Adenosine signaling via the adenosine 2B receptor is involved in bronchiolitis obliterans development

Abstract

Background: Adenosine is produced in response to ischemia or inflammation and protects tissues from injury. Four adenosine receptors are critical in the physiologic negative-feedback mechanism for limitation and termination of tissue-specific and systemic inflammatory responses. Accumulating evidence has focused on the anti-inflammatory and immunosuppressive role of the adenosine 2A receptor (A(2A)R), and we have previously reported on its role in the development of bronchiolitis obliterans (BO) after lung transplantation. Few studies, however, have reported the role of the adenosine 2B receptor (A(2B)R) in BO. Data suggests that the A(2B)R has pro-inflammatory and pro-fibrotic roles. We hypothesized that adenosine signaling through A(2B)R is involved in the development of BO.

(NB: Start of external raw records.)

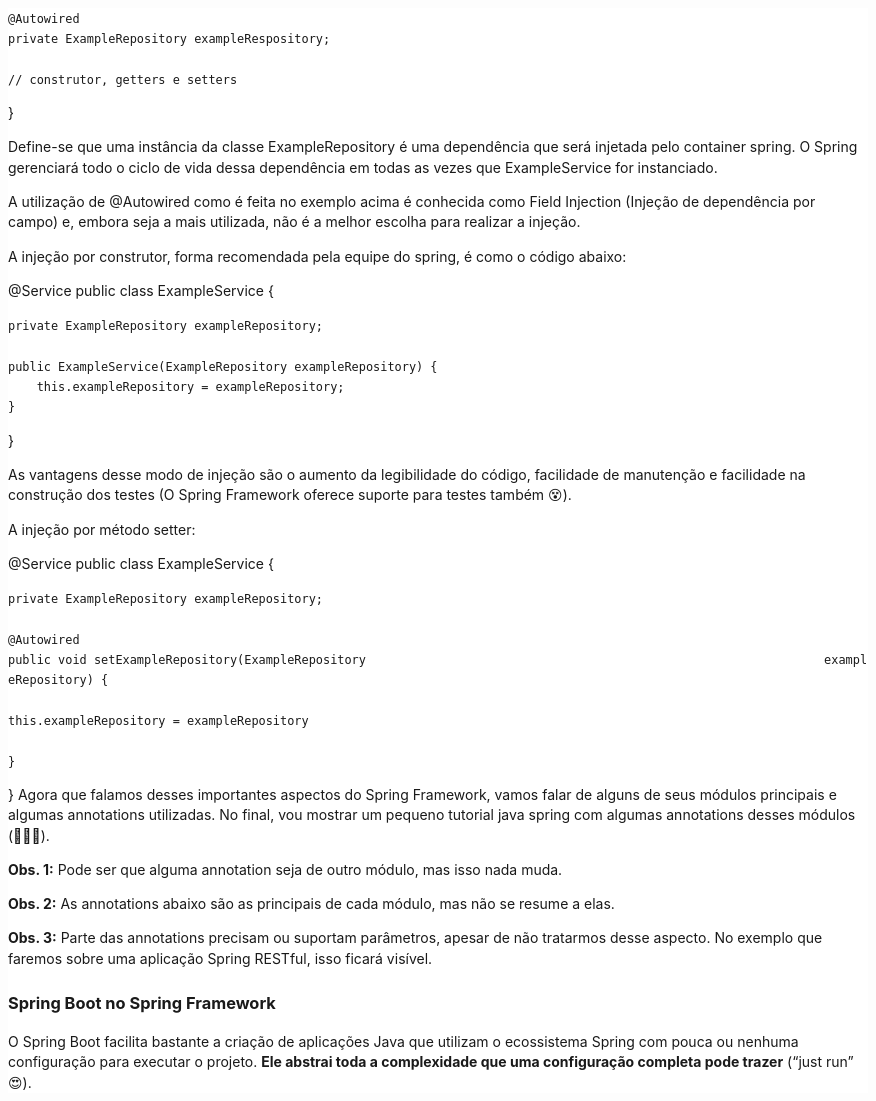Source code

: 	@Autowired
	private ExampleRepository exampleRespository;

	// construtor, getters e setters

}

Define-se que uma instância da classe ExampleRepository é uma dependência que será injetada pelo container spring. O Spring gerenciará todo o ciclo de vida dessa dependência em todas as vezes que ExampleService for instanciado.

A utilização de @Autowired como é feita no exemplo acima é conhecida como Field Injection (Injeção de dependência por campo) e, embora seja a mais utilizada, não é a melhor escolha para realizar a injeção.

A injeção por construtor, forma recomendada pela equipe do spring, é como o código abaixo:

@Service
public class ExampleService {

	private ExampleRepository exampleRepository;

	public ExampleService(ExampleRepository exampleRepository) {
		this.exampleRepository = exampleRepository;
	}
}

As vantagens desse modo de injeção são o aumento da legibilidade do código, facilidade de manutenção e facilidade na construção dos testes (O Spring Framework oferece suporte para testes também 😵).

A injeção por método setter:

@Service
public class ExampleService {

	private ExampleRepository exampleRepository;

	@Autowired
	public void setExampleRepository(ExampleRepository                            						              exampleRepository) {

	this.exampleRepository = exampleRepository
	
	}
}
Agora que falamos desses importantes aspectos do Spring Framework, vamos falar de alguns de seus módulos principais e algumas annotations utilizadas. No final, vou mostrar um pequeno tutorial java spring com algumas annotations desses módulos (👏👏👏).

**Obs. 1:** Pode ser que alguma annotation seja de outro módulo, mas isso nada muda.

**Obs. 2:** As annotations abaixo são as principais de cada módulo, mas não se resume a elas.

**Obs. 3:** Parte das annotations precisam ou suportam parâmetros, apesar de não tratarmos desse aspecto. No exemplo que faremos sobre uma aplicação Spring RESTful, isso ficará visível.

### Spring Boot no Spring Framework

O Spring Boot facilita bastante a criação de aplicações Java que utilizam o ecossistema Spring com pouca ou nenhuma configuração para executar o projeto. **Ele abstrai toda a complexidade que uma configuração completa pode trazer** (“just run” 😍).
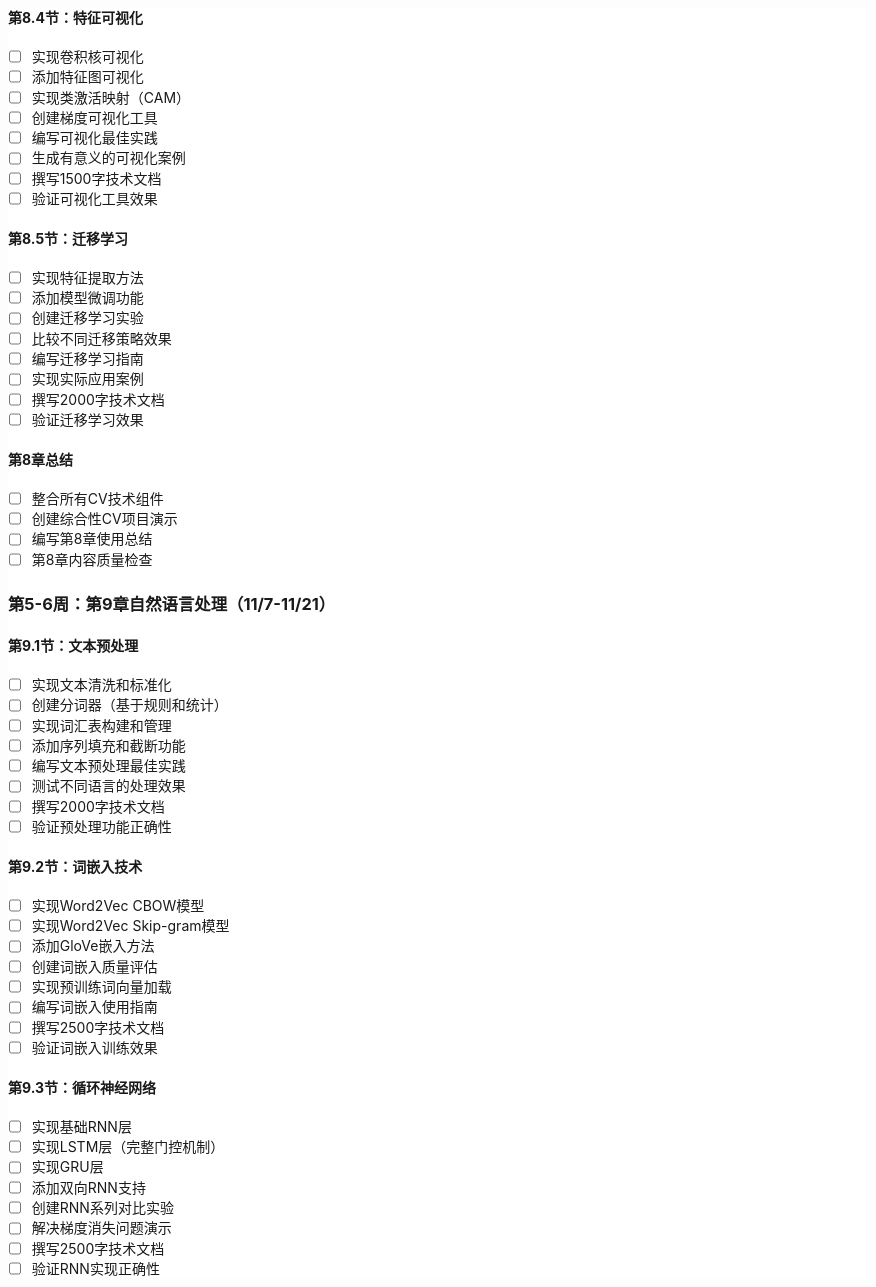 #### 第8.4节：特征可视化
- [ ] 实现卷积核可视化
- [ ] 添加特征图可视化
- [ ] 实现类激活映射（CAM）
- [ ] 创建梯度可视化工具
- [ ] 编写可视化最佳实践
- [ ] 生成有意义的可视化案例
- [ ] 撰写1500字技术文档
- [ ] 验证可视化工具效果

#### 第8.5节：迁移学习
- [ ] 实现特征提取方法
- [ ] 添加模型微调功能
- [ ] 创建迁移学习实验
- [ ] 比较不同迁移策略效果
- [ ] 编写迁移学习指南
- [ ] 实现实际应用案例
- [ ] 撰写2000字技术文档
- [ ] 验证迁移学习效果

#### 第8章总结
- [ ] 整合所有CV技术组件
- [ ] 创建综合性CV项目演示
- [ ] 编写第8章使用总结
- [ ] 第8章内容质量检查

### 第5-6周：第9章自然语言处理（11/7-11/21）

#### 第9.1节：文本预处理
- [ ] 实现文本清洗和标准化
- [ ] 创建分词器（基于规则和统计）
- [ ] 实现词汇表构建和管理
- [ ] 添加序列填充和截断功能
- [ ] 编写文本预处理最佳实践
- [ ] 测试不同语言的处理效果
- [ ] 撰写2000字技术文档
- [ ] 验证预处理功能正确性

#### 第9.2节：词嵌入技术
- [ ] 实现Word2Vec CBOW模型
- [ ] 实现Word2Vec Skip-gram模型
- [ ] 添加GloVe嵌入方法
- [ ] 创建词嵌入质量评估
- [ ] 实现预训练词向量加载
- [ ] 编写词嵌入使用指南
- [ ] 撰写2500字技术文档
- [ ] 验证词嵌入训练效果

#### 第9.3节：循环神经网络
- [ ] 实现基础RNN层
- [ ] 实现LSTM层（完整门控机制）
- [ ] 实现GRU层
- [ ] 添加双向RNN支持
- [ ] 创建RNN系列对比实验
- [ ] 解决梯度消失问题演示
- [ ] 撰写2500字技术文档
- [ ] 验证RNN实现正确性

Methods: A murine heterotopic tracheal model across a total alloantigenic mismatch was used to study A(2B)R signaling in BO. Tracheal transplants consisted of Balb/c donor tracheas transplanted into wild-type or A(2B)R knockout (KO) C57BL/6 recipients. Transplanted tracheas were removed 3, 7, 12, and 21 days after transplantation. The luminal obliteration was evaluated through hematoxylin and eosin staining, and the cellular infiltration (macrophage, neutrophil, CD3+ and Foxp3+ regulatory T cell) was detected by immunohistochemical staining.

Results: Compared with allografts in wild-type recipients, tracheas transplanted into A(2B)R KO mice displayed less BO development on Day 21. A(2B)R KO mice had an increase in CD3+ T cells and CD4+/CD25+/Foxp3+ regulatory T cells than did wild-type mice on Day 7. By Day 12, more CD3+ T cells were present in the wild-type trachea compared with the A(2B)R KO, but the percentage of CD4+/CD25+/Foxp3+ regulatory T cells remained higher in the tracheas of A(2B)R KO mice.

Conclusions: A(2B)R stimulation may promote the development of BO by inhibiting CD4+/CD25+/Foxp3+ regulatory T-cell infiltration.